* Task instructions
[A] From the STAR alignment thread, return the passage starting at "I have a a query" and ending at "(sorted the file)".
[B] List every section heading in capital letters that divides the alignment output in the STAR alignment thread.
[C] In the STAR alignment thread, what percentage of reads was unmapped for being too short?

* Exercise text
I have a a query regarding STAR alignment. I used the following commands to convert the BAM files to fastq (as they were some issues while using cufflinks)
samtools sort -n file.bam > file_sort.bam (sorted the file)
bedtools bamtofastq -i file_sort.bam -fq file_R1.fq -fq2 file_R2.fq (converted bam to fastq)
I further did the alignment using STAR where i used the following command
STAR --genomeDir star-genome --readFilesIn file_R1.fq file_R2.fq --runThreadN 6 --outFileNamePrefix file
My main issue is that i am getting very low unique alignment which is 8% to 15%. The output of one of the file looks like the following Started job on | Apr 18 09:39:59 Started mapping on | Apr 18 09:43:53 Finished on | Apr 18 10:49:50 Mapping speed, Million of reads per hour | 125.36
Number of input reads | 137795751
Average input read length | 200
UNIQUE READS:
Uniquely mapped reads number | 20600304
Uniquely mapped reads % | 14.95%
Average mapped length | 196.65
Number of splices: Total | 7843335
Number of splices: Annotated (sjdb) | 0
Number of splices: GT/AG | 7766279
Number of splices: GC/AG | 35700
Number of splices: AT/AC | 3805
Number of splices: Non-canonical | 37551
Mismatch rate per base, % | 0.42%
Deletion rate per base | 0.02%
Deletion average length | 1.42
Insertion rate per base | 0.01%
Insertion average length | 1.58
MULTI-MAPPING READS:
Number of reads mapped to multiple loci | 53570046
% of reads mapped to multiple loci | 38.88%
Number of reads mapped to too many loci | 3298118
% of reads mapped to too many loci | 2.39%
UNMAPPED READS:
% of reads unmapped: too many mismatches | 0.00%
% of reads unmapped: too short | 43.76%
% of reads unmapped: other | 0.02%
CHIMERIC READS:
Number of chimeric reads | 0
% of chimeric reads | 0.00%
Could anyone please suggest how I can improve my alignment quality as most of my data shows reads unmapped :too short?
It will be great if I can get some expert suggestion.
Thanks
Prasoon
Looks like you have a lot of short reads in your dataset.
Ya I want to know if we can align these reads or they are all wasted. Is there a sequencing problem?
How short is short?
Try decreasing
--outFilterMatchNminOverLread
.For posterity sake, take a handful of the unmapped reads and blastn them.

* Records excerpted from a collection

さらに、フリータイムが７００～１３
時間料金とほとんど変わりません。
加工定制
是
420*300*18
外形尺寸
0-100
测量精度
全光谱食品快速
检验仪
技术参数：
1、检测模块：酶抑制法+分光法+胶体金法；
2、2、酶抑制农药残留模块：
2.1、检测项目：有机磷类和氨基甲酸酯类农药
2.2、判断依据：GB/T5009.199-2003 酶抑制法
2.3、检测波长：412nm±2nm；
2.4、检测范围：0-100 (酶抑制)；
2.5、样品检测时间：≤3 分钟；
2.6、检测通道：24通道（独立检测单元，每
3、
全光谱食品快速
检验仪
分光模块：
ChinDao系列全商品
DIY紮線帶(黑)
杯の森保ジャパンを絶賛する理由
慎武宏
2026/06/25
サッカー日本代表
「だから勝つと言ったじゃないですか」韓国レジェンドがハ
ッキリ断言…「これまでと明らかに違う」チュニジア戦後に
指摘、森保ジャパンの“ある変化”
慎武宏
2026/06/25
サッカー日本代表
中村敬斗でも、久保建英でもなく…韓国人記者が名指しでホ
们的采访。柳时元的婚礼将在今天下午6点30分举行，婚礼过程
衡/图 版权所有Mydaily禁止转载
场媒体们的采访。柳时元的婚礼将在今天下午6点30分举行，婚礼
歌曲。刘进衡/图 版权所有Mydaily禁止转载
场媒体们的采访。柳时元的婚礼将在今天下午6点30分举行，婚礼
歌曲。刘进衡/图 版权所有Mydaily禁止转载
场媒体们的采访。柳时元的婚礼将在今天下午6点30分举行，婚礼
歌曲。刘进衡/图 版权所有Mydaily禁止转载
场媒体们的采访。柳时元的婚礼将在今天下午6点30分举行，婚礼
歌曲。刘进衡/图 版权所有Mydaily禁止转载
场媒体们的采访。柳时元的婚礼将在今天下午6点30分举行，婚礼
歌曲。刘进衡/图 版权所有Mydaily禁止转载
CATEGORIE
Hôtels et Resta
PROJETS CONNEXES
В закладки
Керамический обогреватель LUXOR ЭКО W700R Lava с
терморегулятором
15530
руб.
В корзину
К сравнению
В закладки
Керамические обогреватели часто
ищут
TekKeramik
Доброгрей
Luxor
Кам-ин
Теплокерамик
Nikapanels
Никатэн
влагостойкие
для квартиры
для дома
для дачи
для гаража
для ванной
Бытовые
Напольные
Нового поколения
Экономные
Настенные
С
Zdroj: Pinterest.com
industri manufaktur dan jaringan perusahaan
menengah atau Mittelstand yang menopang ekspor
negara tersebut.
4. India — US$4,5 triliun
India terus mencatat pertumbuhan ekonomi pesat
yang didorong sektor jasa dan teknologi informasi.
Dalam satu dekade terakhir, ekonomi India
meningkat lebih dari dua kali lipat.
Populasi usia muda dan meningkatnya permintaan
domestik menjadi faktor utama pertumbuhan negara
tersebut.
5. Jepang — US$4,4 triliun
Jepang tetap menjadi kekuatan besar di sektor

* Answers to the problems
[A]
I have a a query regarding STAR alignment. I used the following commands to convert the BAM files to fastq (as they were some issues while using cufflinks)
samtools sort -n file.bam > file_sort.bam (sorted the file)

[B]
UNIQUE READS
MULTI-MAPPING READS
UNMAPPED READS
CHIMERIC READS

[C] 43.76%